La suntuosidad de los decorados que acompaña los nuevos espacios,
altamente habitables, incluso confortables y en abierta renuncia a la inhóspita
habitación de los decrépitos castillos de antaño, delata esa presencia seductora
del mal. El mal es ahora tan atractivo como destructivo. La joven cautiva que
pide ayuda a Harker, luce hermosos senos y labios promisorios sobre la carne
pútrida que emerge apenas la estaca atraviese ese dulce pecho.
En correspondencia con lo anterior, Drácula se conduce,
inopinadamente, con toda naturalidad y cordialidad, sin acentos ajenos ni
expresiones que delaten intenciones aviesas o lo domicilien en un plano de
existencia distinto (será la última vez que lo veremos hablar). Un rostro
sereno pese a la sombra que se posa sobre uno de sus lados. Un hombre que
subirá los escalones de dos en dos cargando el equipaje de Harker, lleno de
vigor.
Lo fantástico irrumpió, los fantasmas salieron al encuentro del
peregrino, pero la perturbación apenas se ha sentido, las leyes de la física
rigen, aparentemente, para todos los cuerpos, vivos y muertos.

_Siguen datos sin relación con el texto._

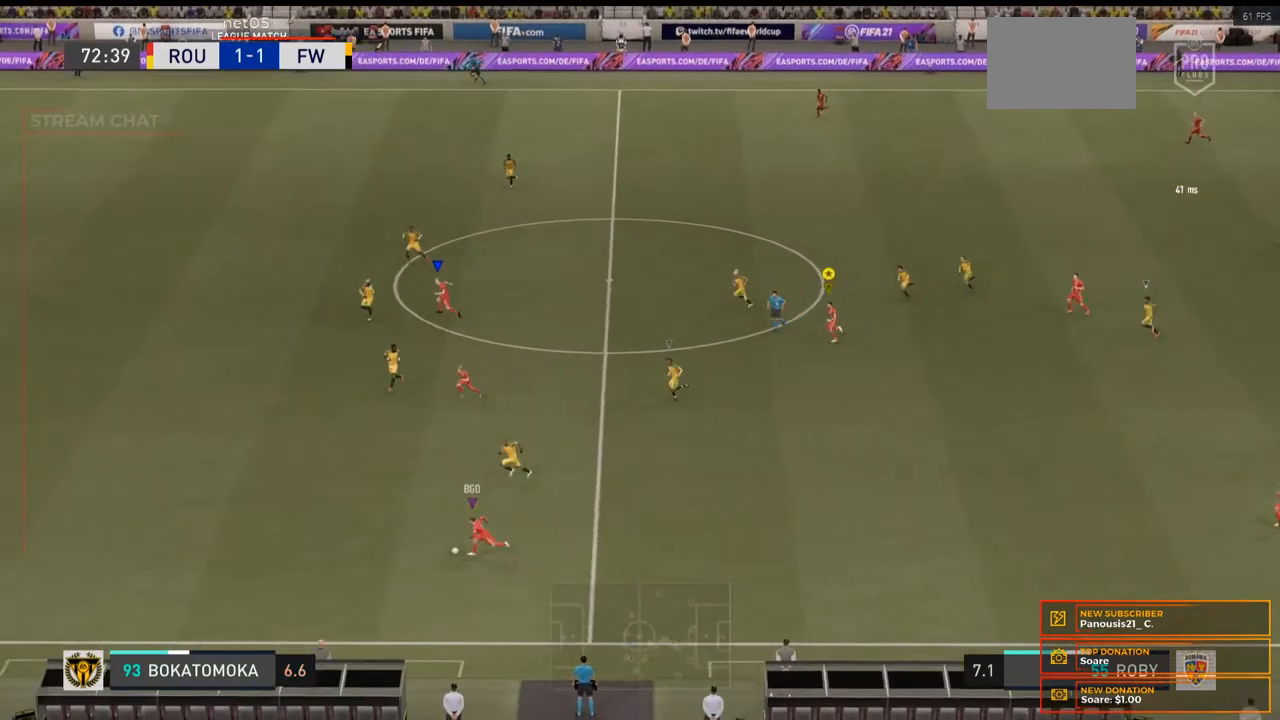
{"dt_ms": 500, "buttons": ["R2"], "left_stick": "left", "right_stick": "center", "events": []}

Más tarde veremos al vampiro con sus característicos ojos
inyectados en sangre y los formidables caninos, agente de un terror nuevo, un
terror tangible, manifiesto, que ya no
se insinúa en la sombras; el espacio se
llena con la violencia del rostro de un nuevo tipo de terror que señala al
cuerpo, al placer y al dolor; se aloja
en la carne e invoca a la sangre, que es la vida.
Un terror que señala a la década de los 60 y 70. Un terror que ya
nunca nos dejaría.
Epílogo.
Las obras de Terence Fisher para la Hammer coinciden en el tiempo que las adaptaciones
de Poe (y Lovecraft) que llevó a cabo Roger Corman, así como con los grandes
títulos de Mario Bava. Estudiar afinidades y divergencias temáticas y
estilísticas, daría para un libro. Contentémonos
con apuntar que entre los tres reescribieron el cine de terror, lánguido, luego
de una década en la que predominó una visión más “científica” o “política” del
fantástico, más centrada en los terrores colectivos que en los demonios
personales, más preocupado por la dominación de la mente y la destrucción del
cuerpo que por la metafísica del mal, la teología o el psicoanálisis; y donde solo
destaca alguna obra maestra de Tourneau, semper
fidelis.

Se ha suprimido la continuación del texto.